=== Records for this exercise ===
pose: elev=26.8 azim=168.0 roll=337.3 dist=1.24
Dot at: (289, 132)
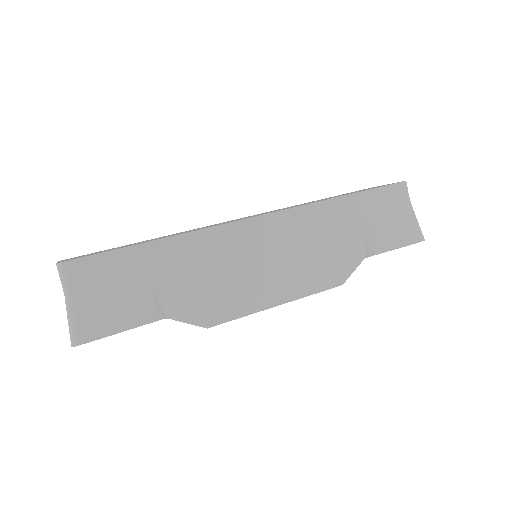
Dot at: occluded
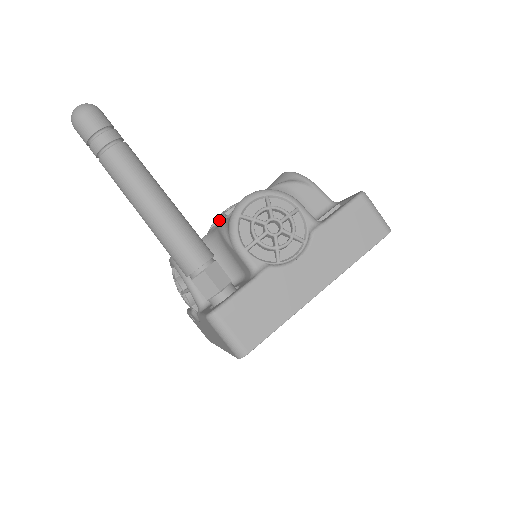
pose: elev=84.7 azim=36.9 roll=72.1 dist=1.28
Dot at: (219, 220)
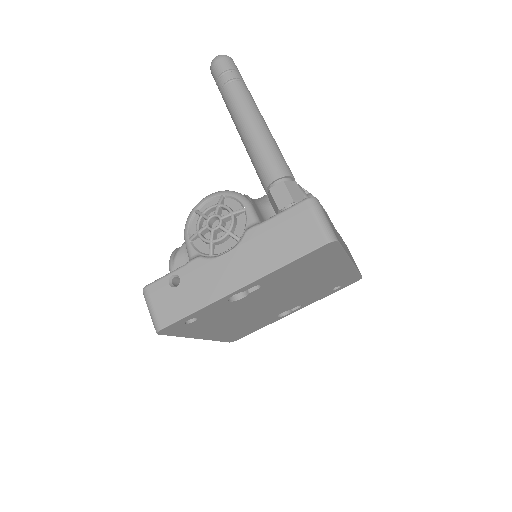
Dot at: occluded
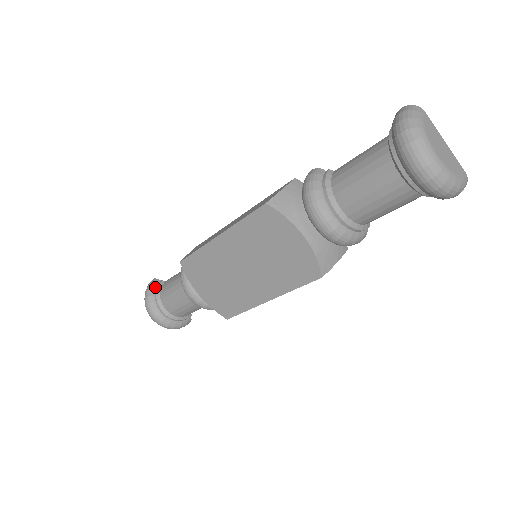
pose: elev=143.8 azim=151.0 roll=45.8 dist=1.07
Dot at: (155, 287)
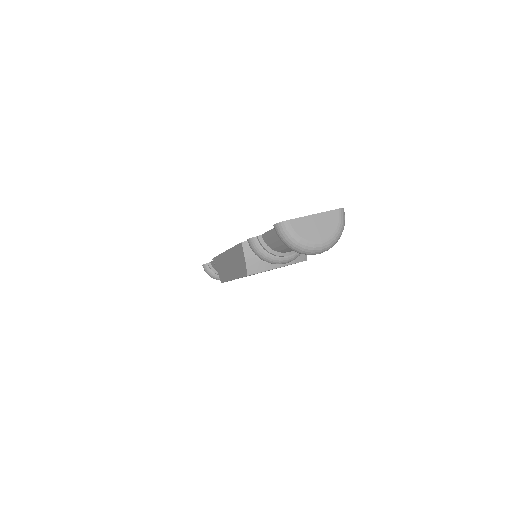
===
▸ **Directions**
Rewrite all of these rows with "pose" swapped for "camera" wherever it occurs, keeping every other part the same and omitting the pictures.

▸ **Task result**
camera: elev=26.8 azim=168.0 roll=337.3 dist=1.24
Dot at: (289, 132)
Dot at: occluded
camera: elev=84.7 azim=36.9 roll=72.1 dist=1.28
Dot at: (219, 220)
Dot at: occluded
camera: elev=143.8 azim=151.0 roll=45.8 dist=1.07
Dot at: (155, 287)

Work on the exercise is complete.